Setting that aside. For deep self-defense training, there is a progression. First, you must make an emotionally safe place to practice physically dangerous things. And then you must make a physically safe place to do emotionally dangerous things.

When a student comes to you for true self-defense, there may be a history of victimization or abuse. There may be an expectation that the person is easy to victimize because they are physically weak or socially awkward. I’m not talking about the martial athlete dabbling in self-defense or “reality based” training. I’m talking about the people who fit victim profiles. The people who actually need this stuff. The population for whom these skills are not a hobby, but a matter of survival.

In the first stage you must make an emotionally safe place to practice physically dangerous skills. What does that mean? That the student will never be ridiculed or belittled or, most importantly, exploited. You will tell them to get better instead of haranguing them for their failures. They will be bruised and sweaty and bleed, but they will never be embarrassed. Losing is learning, it is not humiliation. (Unless the winner and the teacher are dicks.) And exploiting– your students are not in your dating pool. No exceptions.

You stay at this stage until the students are formidable. What does formidable mean? It means that they can hurt you. On the level of physical skills, you should be able to win (you are the instructor, after all) but not easily, not without risking serious injury. More importantly, formidability is an emotional understanding. When your students know that they, absolutely, have the physical skills to destroy another human.

This is a qualitative change. In a very real sense the student you have brought to this stage is not the same person who started studying with you.

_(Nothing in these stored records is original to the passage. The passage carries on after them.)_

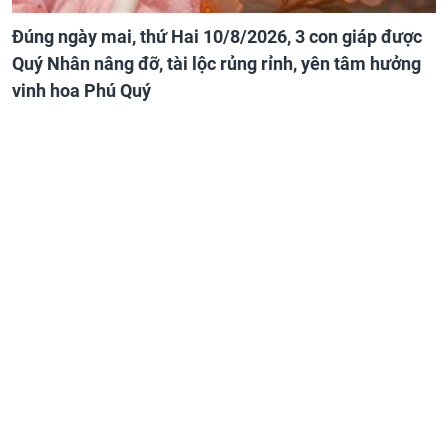
Đúng ngày mai, thứ Hai 10/8/2026, 3 con giáp được
Quý Nhân nâng đỡ, tài lộc rủng rỉnh, yên tâm hưởng
vinh hoa Phú Quý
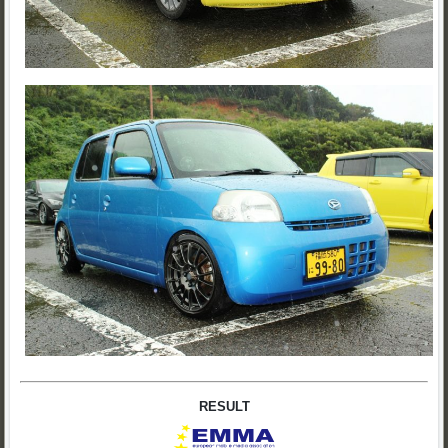
RESULT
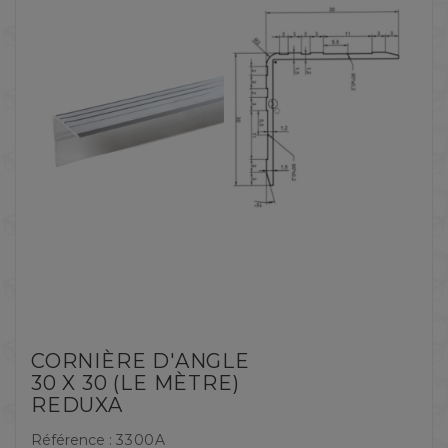
CORNIÈRE D'ANGLE
30 X 30 (LE MÈTRE)
REDUXA
Référence :
3300A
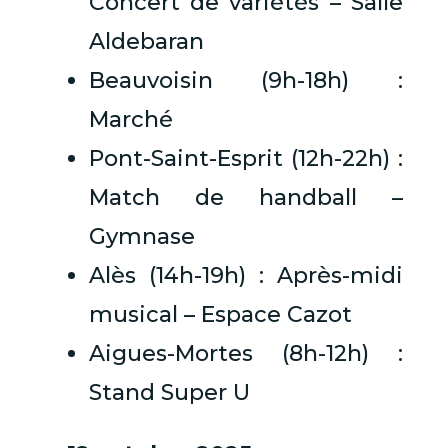
Concert de variétés – Salle
Aldebaran
Beauvoisin (9h-18h) :
Marché
Pont-Saint-Esprit (12h-22h) :
Match de handball –
Gymnase
Alès (14h-19h) : Après-midi
musical – Espace Cazot
Aigues-Mortes (8h-12h) :
Stand Super U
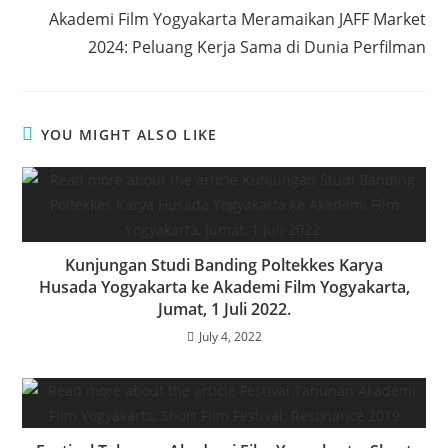
Akademi Film Yogyakarta Meramaikan JAFF Market
2024: Peluang Kerja Sama di Dunia Perfilman
YOU MIGHT ALSO LIKE
Kunjungan Studi Banding Poltekkes Karya
Husada Yogyakarta ke Akademi Film Yogyakarta,
Jumat, 1 Juli 2022.
July 4, 2022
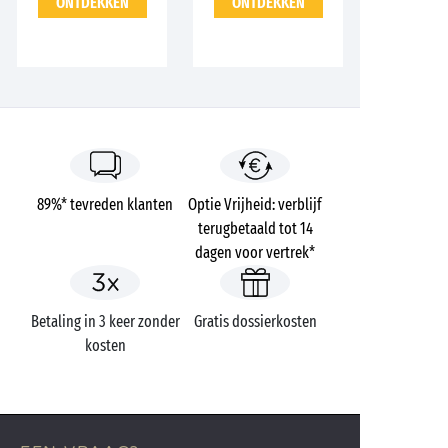
ONTDEKKEN
ONTDEKKEN
89%* tevreden klanten
Optie Vrijheid: verblijf
terugbetaald tot 14
dagen voor vertrek*
Betaling in 3 keer zonder
Gratis dossierkosten
kosten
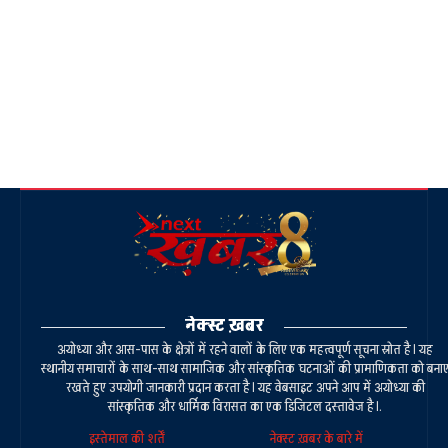
नेक्स्ट ख़बर
अयोध्या और आस-पास के क्षेत्रों में रहने वालों के लिए एक महत्वपूर्ण सूचना स्रोत है। यह
स्थानीय समाचारों के साथ-साथ सामाजिक और सांस्कृतिक घटनाओं की प्रामाणिकता को बना
रखते हुए उपयोगी जानकारी प्रदान करता है। यह वेबसाइट अपने आप में अयोध्या की
सांस्कृतिक और धार्मिक विरासत का एक डिजिटल दस्तावेज है।.
इस्तेमाल की शर्तें
नेक्स्ट ख़बर के बारे में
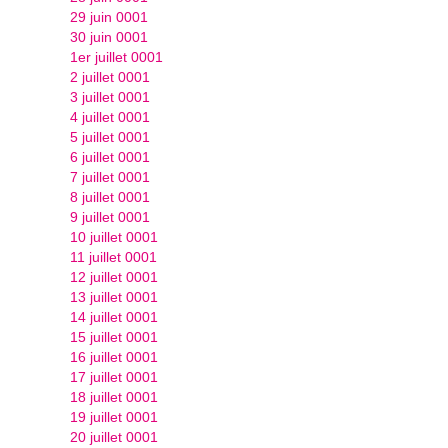
29 juin 0001
30 juin 0001
1er juillet 0001
2 juillet 0001
3 juillet 0001
4 juillet 0001
5 juillet 0001
6 juillet 0001
7 juillet 0001
8 juillet 0001
9 juillet 0001
10 juillet 0001
11 juillet 0001
12 juillet 0001
13 juillet 0001
14 juillet 0001
15 juillet 0001
16 juillet 0001
17 juillet 0001
18 juillet 0001
19 juillet 0001
20 juillet 0001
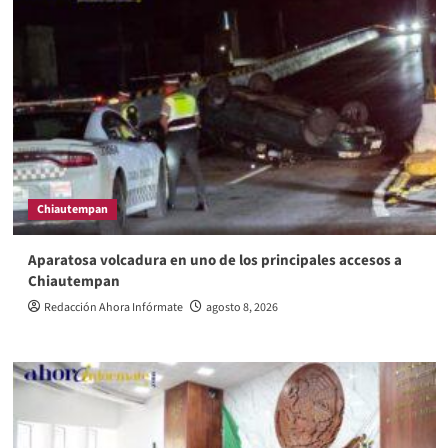
Chiautempan
Aparatosa volcadura en uno de los principales accesos a
Chiautempan
Redacción Ahora Infórmate
agosto 8, 2026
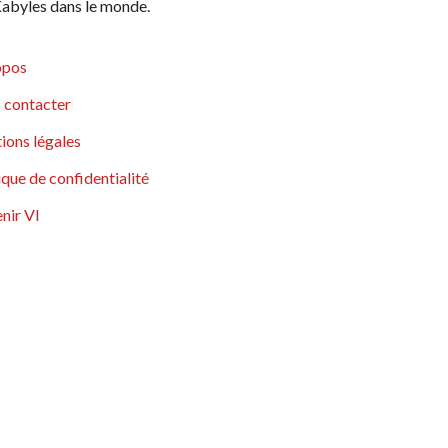
abyles dans le monde.
opos
 contacter
ions légales
ique de confidentialité
nir VI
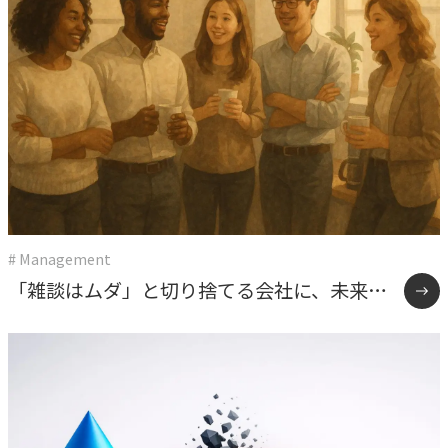
# Management
「雑談はムダ」と切り捨てる会社に、未来は
ない。うちが報連相を”効率化の手段”にしな
かった理由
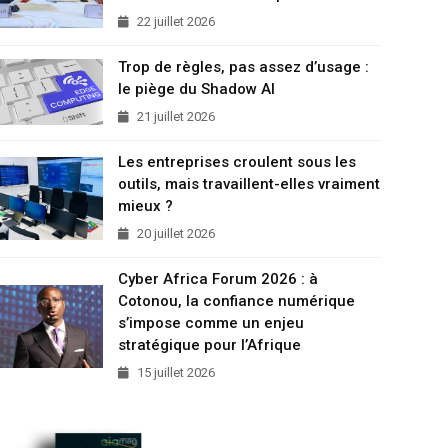
22 juillet 2026
Trop de règles, pas assez d’usage :
le piège du Shadow AI
21 juillet 2026
Les entreprises croulent sous les
outils, mais travaillent-elles vraiment
mieux ?
20 juillet 2026
Cyber Africa Forum 2026 : à
Cotonou, la confiance numérique
s’impose comme un enjeu
stratégique pour l’Afrique
15 juillet 2026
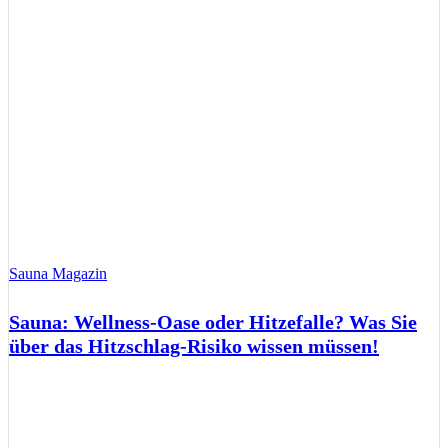
Sauna Magazin
Sauna: Wellness-Oase oder Hitzefalle? Was Sie
über das Hitzschlag-Risiko wissen müssen!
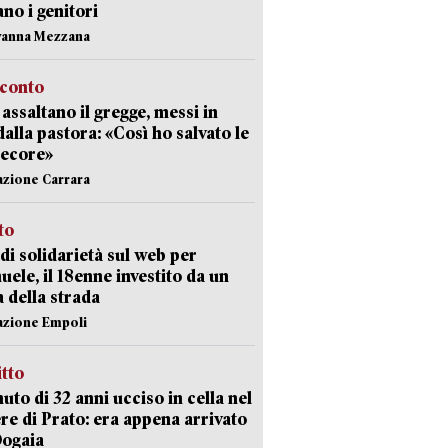
ano i genitori
vanna Mezzana
cconto
i assaltano il gregge, messi in
dalla pastora: «Così ho salvato le
pecore»
azione Carrara
sto
di solidarietà sul web per
ele, il 18enne investito da un
a della strada
azione Empoli
itto
uto di 32 anni ucciso in cella nel
re di Prato: era appena arrivato
Dogaia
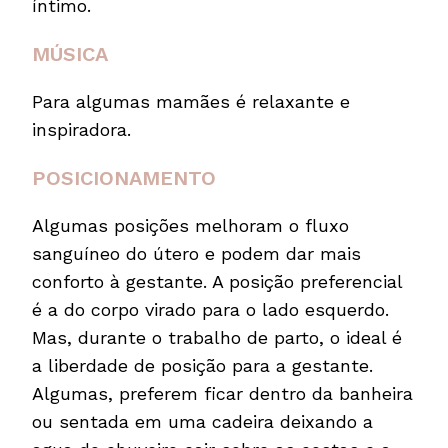
íntimo.
MÚSICA
Para algumas mamães é relaxante e
inspiradora.
POSICIONAMENTO
Algumas posições melhoram o fluxo
sanguíneo do útero e podem dar mais
conforto à gestante. A posição preferencial
é a do corpo virado para o lado esquerdo.
Mas, durante o trabalho de parto, o ideal é
a liberdade de posição para a gestante.
Algumas, preferem ficar dentro da banheira
ou sentada em uma cadeira deixando a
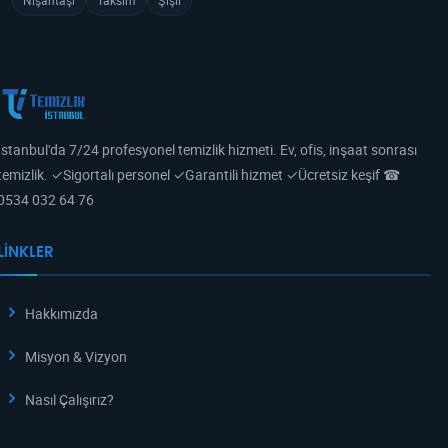
Nişantaşı
Taksim
Şişli
İstanbul'da 7/24 profesyonel temizlik hizmeti. Ev, ofis, inşaat sonrası
temizlik. ✓Sigortalı personel ✓Garantili hizmet ✓Ücretsiz keşif ☎
0534 032 64 76
LINKLER
Hakkımızda
Misyon & Vizyon
Nasıl Çalışırız?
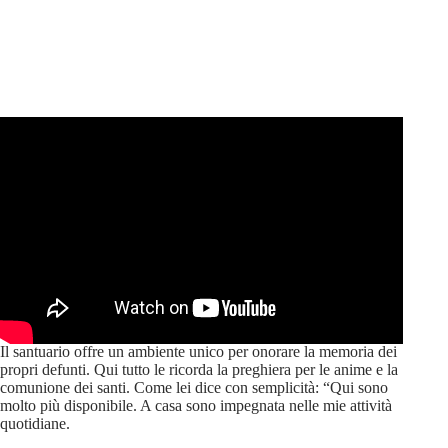
Il santuario offre un ambiente unico per onorare la memoria dei
propri defunti. Qui tutto le ricorda la preghiera per le anime e la
comunione dei santi. Come lei dice con semplicità: “Qui sono
molto più disponibile. A casa sono impegnata nelle mie attività
quotidiane.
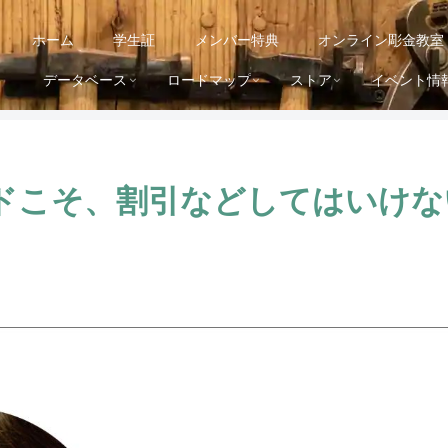
ホーム
学生証
メンバー特典
オンライン彫金教室
データベース
ロードマップ
ストア
イベント情
こそ、割引などしてはいけない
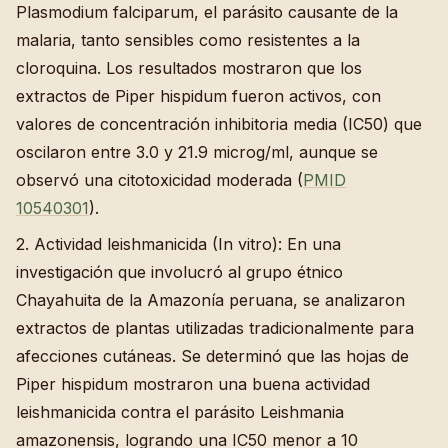
Plasmodium falciparum, el parásito causante de la
malaria, tanto sensibles como resistentes a la
cloroquina. Los resultados mostraron que los
extractos de Piper hispidum fueron activos, con
valores de concentración inhibitoria media (IC50) que
oscilaron entre 3.0 y 21.9 microg/ml, aunque se
observó una citotoxicidad moderada (
PMID
10540301
).
2. Actividad leishmanicida (In vitro): En una
investigación que involucró al grupo étnico
Chayahuita de la Amazonía peruana, se analizaron
extractos de plantas utilizadas tradicionalmente para
afecciones cutáneas. Se determinó que las hojas de
Piper hispidum mostraron una buena actividad
leishmanicida contra el parásito Leishmania
amazonensis, logrando una IC50 menor a 10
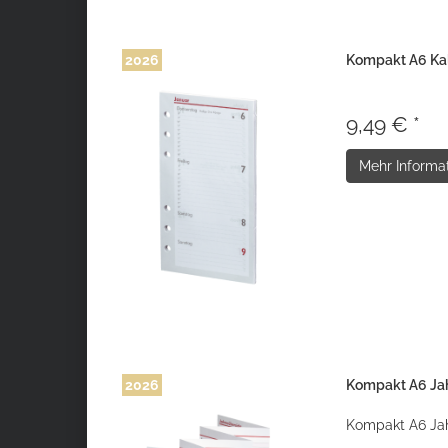
2026
Kompakt A6 Kal
9,49 € *
Mehr Informa
2026
Kompakt A6 Jah
Kompakt A6 Jah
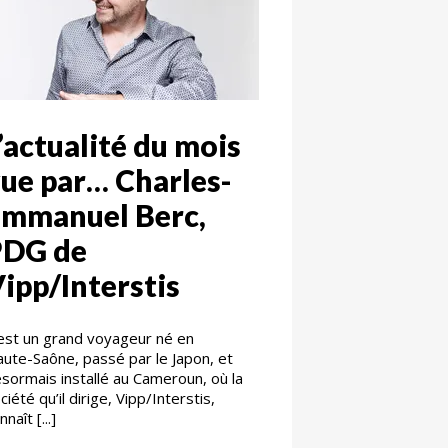
’actualité du mois
ue par… Charles-
Emmanuel Berc,
PDG de
ipp/Interstis
est un grand voyageur né en
ute-Saône, passé par le Japon, et
sormais installé au Cameroun, où la
ciété qu’il dirige, Vipp/Interstis,
nnaît [...]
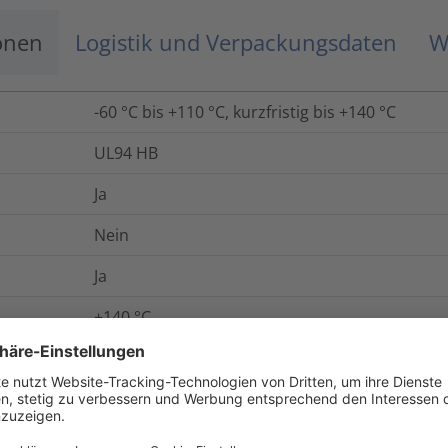
onen
Logistik und Verpackungsdaten
W
-60 °C bis +110 °C, kurzfristig bis +140 °C
UL94 HB
Ja
Nein
Ja
+140
°C
Ja
+140 °C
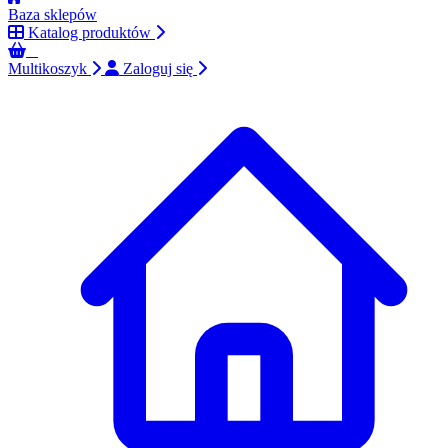
Baza sklepów
Katalog produktów
0
Multikoszyk
Zaloguj się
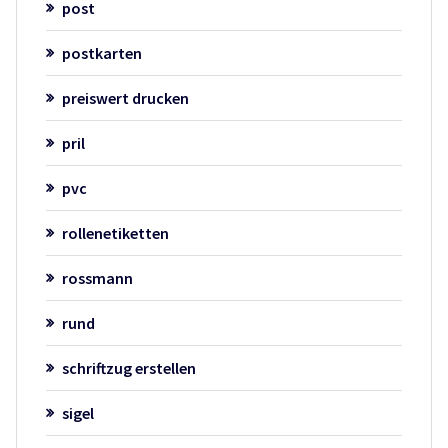
post
postkarten
preiswert drucken
pril
pvc
rollenetiketten
rossmann
rund
schriftzug erstellen
sigel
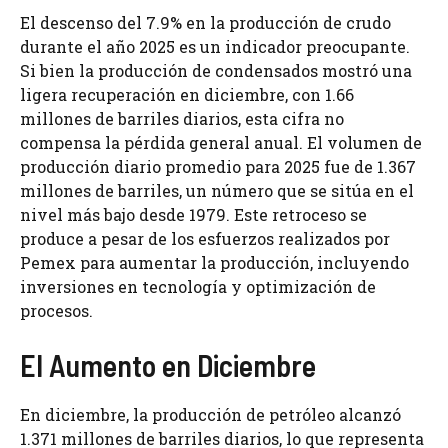
El descenso del 7.9% en la producción de crudo
durante el año 2025 es un indicador preocupante.
Si bien la producción de condensados mostró una
ligera recuperación en diciembre, con 1.66
millones de barriles diarios, esta cifra no
compensa la pérdida general anual. El volumen de
producción diario promedio para 2025 fue de 1.367
millones de barriles, un número que se sitúa en el
nivel más bajo desde 1979. Este retroceso se
produce a pesar de los esfuerzos realizados por
Pemex para aumentar la producción, incluyendo
inversiones en tecnología y optimización de
procesos.
El Aumento en Diciembre
En diciembre, la producción de petróleo alcanzó
1.371 millones de barriles diarios, lo que representa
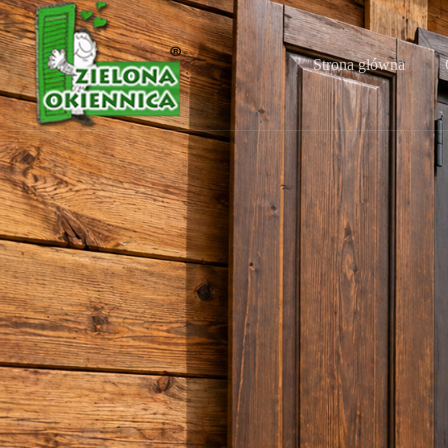
Strona główna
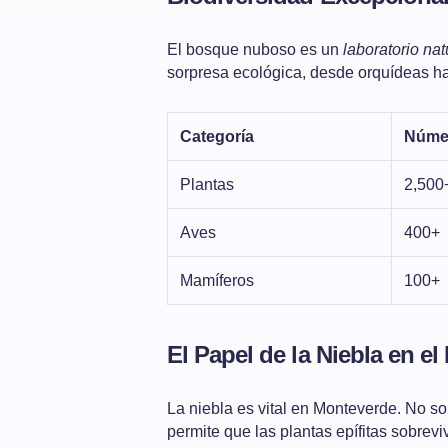
El bosque nuboso es un
laboratorio nat
sorpresa ecológica, desde orquídeas ha
Categoría
Númer
Plantas
2,500
Aves
400+
Mamíferos
100+
El Papel de la Niebla en e
La niebla es vital en Monteverde. No s
permite que las plantas epífitas sobrevi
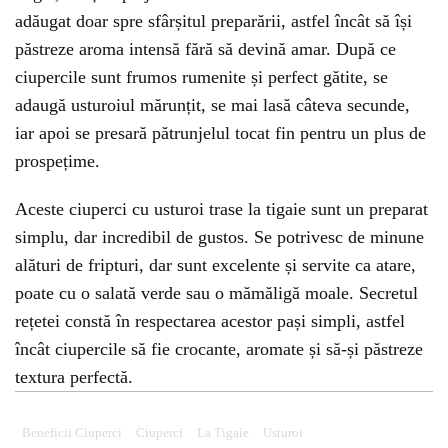
adăugat doar spre sfârșitul preparării, astfel încât să își
păstreze aroma intensă fără să devină amar. După ce
ciupercile sunt frumos rumenite și perfect gătite, se
adaugă usturoiul mărunțit, se mai lasă câteva secunde,
iar apoi se presară pătrunjelul tocat fin pentru un plus de
prospețime.
Aceste ciuperci cu usturoi trase la tigaie sunt un preparat
simplu, dar incredibil de gustos. Se potrivesc de minune
alături de fripturi, dar sunt excelente și servite ca atare,
poate cu o salată verde sau o mămăligă moale. Secretul
rețetei constă în respectarea acestor pași simpli, astfel
încât ciupercile să fie crocante, aromate și să-și păstreze
textura perfectă.
Beneficii Ciuperci
Ciuperci
La Tigaie
Usturoi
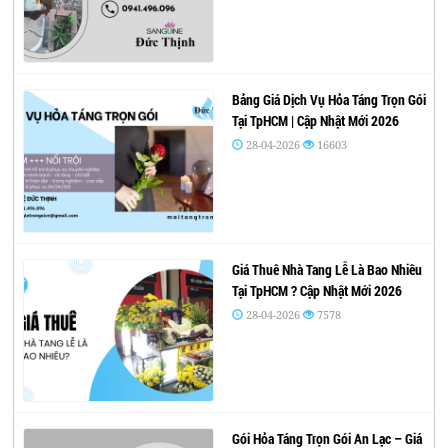
Bảng Giá Dịch Vụ Hỏa Táng Trọn Gói
Tại TpHCM | Cập Nhật Mới 2026
28-04-2026
16603
Giá Thuê Nhà Tang Lễ Là Bao Nhiêu
Tại TpHCM ? Cập Nhật Mới 2026
28-04-2026
7578
Gói Hỏa Táng Trọn Gói An Lạc – Giá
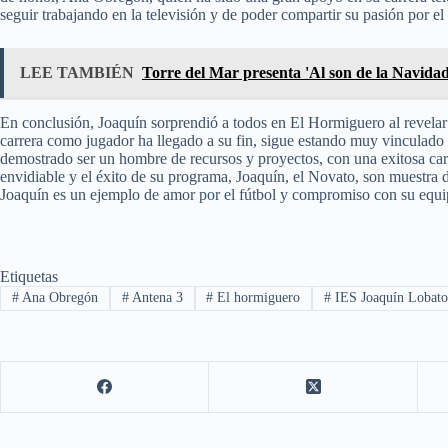
seguir trabajando en la televisión y de poder compartir su pasión por el
LEE TAMBIÉN
Torre del Mar presenta 'Al son de la Navidad
En conclusión, Joaquín sorprendió a todos en El Hormiguero al revela
carrera como jugador ha llegado a su fin, sigue estando muy vinculado a
demostrado ser un hombre de recursos y proyectos, con una exitosa carre
envidiable y el éxito de su programa, Joaquín, el Novato, son muestra 
Joaquín es un ejemplo de amor por el fútbol y compromiso con su equi
Etiquetas
#
Ana Obregón
#
Antena 3
#
El hormiguero
#
IES Joaquín Lobat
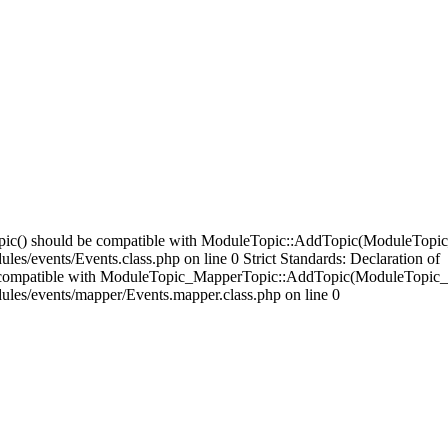
opic() should be compatible with ModuleTopic::AddTopic(ModuleTopic
es/events/Events.class.php on line 0 Strict Standards: Declaration of
compatible with ModuleTopic_MapperTopic::AddTopic(ModuleTopic_E
ules/events/mapper/Events.mapper.class.php on line 0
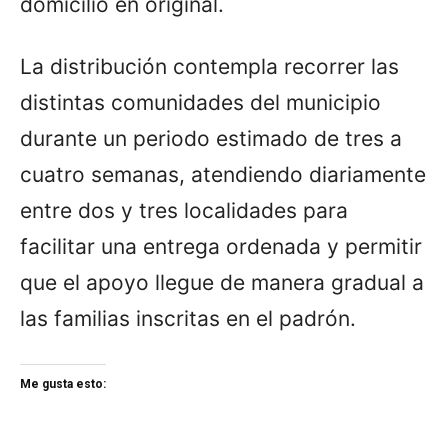
domicilio en original.
La distribución contempla recorrer las
distintas comunidades del municipio
durante un periodo estimado de tres a
cuatro semanas, atendiendo diariamente
entre dos y tres localidades para
facilitar una entrega ordenada y permitir
que el apoyo llegue de manera gradual a
las familias inscritas en el padrón.
Me gusta esto:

If the student is ready, and agrees, the next phase is to create a physically safe place to do emotionally dangerous things. You will push buttons. You will re-create personal incidents of victimization. You will summon adrenaline and fear and shame and angst. And you will make it as safe as possible for you, because this is no longer a victim, but a person of formidable skill. And they will learn how many of their inhibitions are imaginary, and how to function under adrenaline, and how to fight someone who knows how to control their emotional state.